Institut Curie, Centre de recherche, 75005 Paris, France.
Front Biosci (Landmark Ed). 2013 Jan 1;18(1):1-20. doi: 10.2741/4084.
Telomeres are nucleoprotein structures at the ends of linear chromosomes that protect them from being recognized as DNA double stranded breaks. Telomeres shorten with every cell division and in the absence of the checkpoint mechanisms critical telomere shortening leads to chromosome end fusions and genomic instability.
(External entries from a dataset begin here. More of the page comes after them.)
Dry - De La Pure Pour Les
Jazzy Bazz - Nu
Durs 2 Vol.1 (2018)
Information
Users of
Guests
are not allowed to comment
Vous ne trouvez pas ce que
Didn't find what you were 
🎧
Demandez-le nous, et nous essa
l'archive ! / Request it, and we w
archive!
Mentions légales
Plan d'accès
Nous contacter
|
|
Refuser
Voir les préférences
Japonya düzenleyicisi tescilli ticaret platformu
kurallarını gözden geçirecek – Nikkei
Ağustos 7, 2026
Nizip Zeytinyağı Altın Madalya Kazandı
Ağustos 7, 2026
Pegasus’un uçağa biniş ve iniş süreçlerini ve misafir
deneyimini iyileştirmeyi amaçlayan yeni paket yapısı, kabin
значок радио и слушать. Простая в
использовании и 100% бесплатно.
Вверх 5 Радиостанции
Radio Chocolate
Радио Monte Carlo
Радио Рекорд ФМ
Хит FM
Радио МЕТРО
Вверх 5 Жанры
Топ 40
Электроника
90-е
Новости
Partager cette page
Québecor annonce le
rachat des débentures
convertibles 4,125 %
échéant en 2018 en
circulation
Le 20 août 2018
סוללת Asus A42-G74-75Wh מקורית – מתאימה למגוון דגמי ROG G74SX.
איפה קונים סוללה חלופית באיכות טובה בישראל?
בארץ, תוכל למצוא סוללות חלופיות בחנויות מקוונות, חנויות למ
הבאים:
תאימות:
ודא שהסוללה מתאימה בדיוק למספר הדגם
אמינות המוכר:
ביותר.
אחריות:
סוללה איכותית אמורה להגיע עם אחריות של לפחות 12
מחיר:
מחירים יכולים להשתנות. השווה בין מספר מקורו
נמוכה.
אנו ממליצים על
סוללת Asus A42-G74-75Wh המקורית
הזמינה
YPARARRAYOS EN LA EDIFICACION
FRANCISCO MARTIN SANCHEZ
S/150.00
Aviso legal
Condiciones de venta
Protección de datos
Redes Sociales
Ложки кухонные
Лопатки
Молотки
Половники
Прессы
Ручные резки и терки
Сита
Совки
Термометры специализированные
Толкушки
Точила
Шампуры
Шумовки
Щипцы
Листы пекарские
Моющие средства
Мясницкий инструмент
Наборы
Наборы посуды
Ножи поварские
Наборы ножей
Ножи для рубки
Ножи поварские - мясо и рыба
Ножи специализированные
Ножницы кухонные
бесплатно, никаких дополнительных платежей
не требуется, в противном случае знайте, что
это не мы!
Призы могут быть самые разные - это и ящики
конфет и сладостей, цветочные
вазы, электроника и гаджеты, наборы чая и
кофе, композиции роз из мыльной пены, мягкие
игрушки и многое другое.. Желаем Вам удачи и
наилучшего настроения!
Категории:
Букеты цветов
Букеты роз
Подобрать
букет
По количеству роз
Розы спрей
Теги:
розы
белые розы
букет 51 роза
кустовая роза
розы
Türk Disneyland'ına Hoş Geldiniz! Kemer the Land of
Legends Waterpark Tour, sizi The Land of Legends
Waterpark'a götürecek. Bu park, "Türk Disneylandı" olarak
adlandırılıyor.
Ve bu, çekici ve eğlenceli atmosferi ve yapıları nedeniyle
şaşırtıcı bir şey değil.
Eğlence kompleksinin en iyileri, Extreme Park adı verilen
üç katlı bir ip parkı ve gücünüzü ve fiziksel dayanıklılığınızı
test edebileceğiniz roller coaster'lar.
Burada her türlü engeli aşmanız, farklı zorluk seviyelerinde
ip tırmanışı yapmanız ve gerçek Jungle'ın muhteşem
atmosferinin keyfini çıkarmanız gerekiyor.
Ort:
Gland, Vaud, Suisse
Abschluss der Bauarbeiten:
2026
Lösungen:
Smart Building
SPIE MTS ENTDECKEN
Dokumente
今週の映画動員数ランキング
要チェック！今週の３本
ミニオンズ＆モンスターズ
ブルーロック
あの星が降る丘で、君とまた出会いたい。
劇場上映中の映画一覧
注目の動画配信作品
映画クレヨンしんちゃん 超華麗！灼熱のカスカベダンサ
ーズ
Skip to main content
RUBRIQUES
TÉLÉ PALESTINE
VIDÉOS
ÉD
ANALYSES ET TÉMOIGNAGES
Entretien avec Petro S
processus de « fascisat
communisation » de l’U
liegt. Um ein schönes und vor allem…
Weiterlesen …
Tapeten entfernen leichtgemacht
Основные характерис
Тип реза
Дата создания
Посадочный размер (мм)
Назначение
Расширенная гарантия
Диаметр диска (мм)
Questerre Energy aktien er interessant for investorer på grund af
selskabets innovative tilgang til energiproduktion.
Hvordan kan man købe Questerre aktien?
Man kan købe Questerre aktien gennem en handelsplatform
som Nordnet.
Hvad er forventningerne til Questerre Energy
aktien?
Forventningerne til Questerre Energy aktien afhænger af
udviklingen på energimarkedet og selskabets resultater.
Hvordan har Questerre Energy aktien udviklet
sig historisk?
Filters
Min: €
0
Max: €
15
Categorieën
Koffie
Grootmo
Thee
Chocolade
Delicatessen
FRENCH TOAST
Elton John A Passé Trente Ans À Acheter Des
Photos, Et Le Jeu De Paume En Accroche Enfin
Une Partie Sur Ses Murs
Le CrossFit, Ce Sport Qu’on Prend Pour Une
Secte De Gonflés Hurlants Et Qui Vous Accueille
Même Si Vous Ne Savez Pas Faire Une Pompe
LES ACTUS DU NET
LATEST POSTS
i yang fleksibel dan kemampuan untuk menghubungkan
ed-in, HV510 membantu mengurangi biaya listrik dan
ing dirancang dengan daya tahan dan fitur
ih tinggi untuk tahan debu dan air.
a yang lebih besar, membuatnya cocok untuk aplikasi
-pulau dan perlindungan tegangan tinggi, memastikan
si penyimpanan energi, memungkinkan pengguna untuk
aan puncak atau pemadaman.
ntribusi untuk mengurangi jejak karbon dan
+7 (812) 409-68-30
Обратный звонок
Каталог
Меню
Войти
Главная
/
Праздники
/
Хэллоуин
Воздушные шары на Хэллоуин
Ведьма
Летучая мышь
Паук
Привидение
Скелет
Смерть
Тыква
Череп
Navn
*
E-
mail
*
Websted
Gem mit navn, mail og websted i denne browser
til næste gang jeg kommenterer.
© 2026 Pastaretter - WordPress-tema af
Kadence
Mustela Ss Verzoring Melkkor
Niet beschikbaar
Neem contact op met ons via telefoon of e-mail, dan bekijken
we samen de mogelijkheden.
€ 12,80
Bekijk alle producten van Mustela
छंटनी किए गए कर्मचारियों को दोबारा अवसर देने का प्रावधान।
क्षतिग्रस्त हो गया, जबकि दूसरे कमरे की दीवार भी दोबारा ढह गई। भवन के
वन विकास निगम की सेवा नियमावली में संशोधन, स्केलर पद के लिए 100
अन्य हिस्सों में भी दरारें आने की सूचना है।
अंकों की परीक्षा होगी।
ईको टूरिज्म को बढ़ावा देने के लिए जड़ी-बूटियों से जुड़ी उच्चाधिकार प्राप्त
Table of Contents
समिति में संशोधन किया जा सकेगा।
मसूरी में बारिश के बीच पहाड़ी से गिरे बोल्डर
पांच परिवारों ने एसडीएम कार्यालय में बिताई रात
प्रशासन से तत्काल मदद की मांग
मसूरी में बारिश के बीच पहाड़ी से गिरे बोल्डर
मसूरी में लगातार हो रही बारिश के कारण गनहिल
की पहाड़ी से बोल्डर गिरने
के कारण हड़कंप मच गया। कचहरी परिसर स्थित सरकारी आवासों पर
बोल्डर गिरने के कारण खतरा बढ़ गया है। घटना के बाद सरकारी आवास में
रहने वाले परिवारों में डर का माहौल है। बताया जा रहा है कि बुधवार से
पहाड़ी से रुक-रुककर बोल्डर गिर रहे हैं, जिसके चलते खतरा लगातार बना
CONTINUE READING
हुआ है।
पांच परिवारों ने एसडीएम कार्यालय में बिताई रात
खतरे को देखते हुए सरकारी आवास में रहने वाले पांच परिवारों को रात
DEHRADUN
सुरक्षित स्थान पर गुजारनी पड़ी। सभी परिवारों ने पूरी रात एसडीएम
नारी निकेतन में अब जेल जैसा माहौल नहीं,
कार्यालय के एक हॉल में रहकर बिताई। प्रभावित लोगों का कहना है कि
Cancer cells achieve immortality by engaging in one of the two known mechanisms for telomere maintenance: elongation by telomerase or through recombination. Recombination based elongation of telomeres, also known as alternative lengthening of telomeres or ALT, is prevalent among cancers of mesenchymal origin. However, the conditions favoring ALT emergence are not known. Here we will discuss possible players in ALT mechanisms, including recruitment of telomeres to recombination centers, alterations of telomere associated proteins and modifications at the level of chromatin that could generate recombination permissive conditions at telomeres.
端粒是线性染色体末端的核蛋白结构,可防止它们被识别为 DNA 双链断裂。随着每个细胞分裂,端粒会缩短,而没有关键的检查点机制,端粒的缩短会导致染色体末端融合和基因组不稳定。癌细胞通过两种已知的端粒维持机制之一实现永生:端粒酶延长或通过重组。端粒的重组延长,也称为端粒的替代性延长或 ALT,在间充质来源的癌症中很常见。然而,促进 ALT 出现的条件尚不清楚。在这里,我们将讨论 ALT 机制中的可能参与者,包括端粒向重组中心的募集、端粒相关蛋白的改变以及染色质水平的修饰,这些都可以在端粒处产生有利于重组的条件。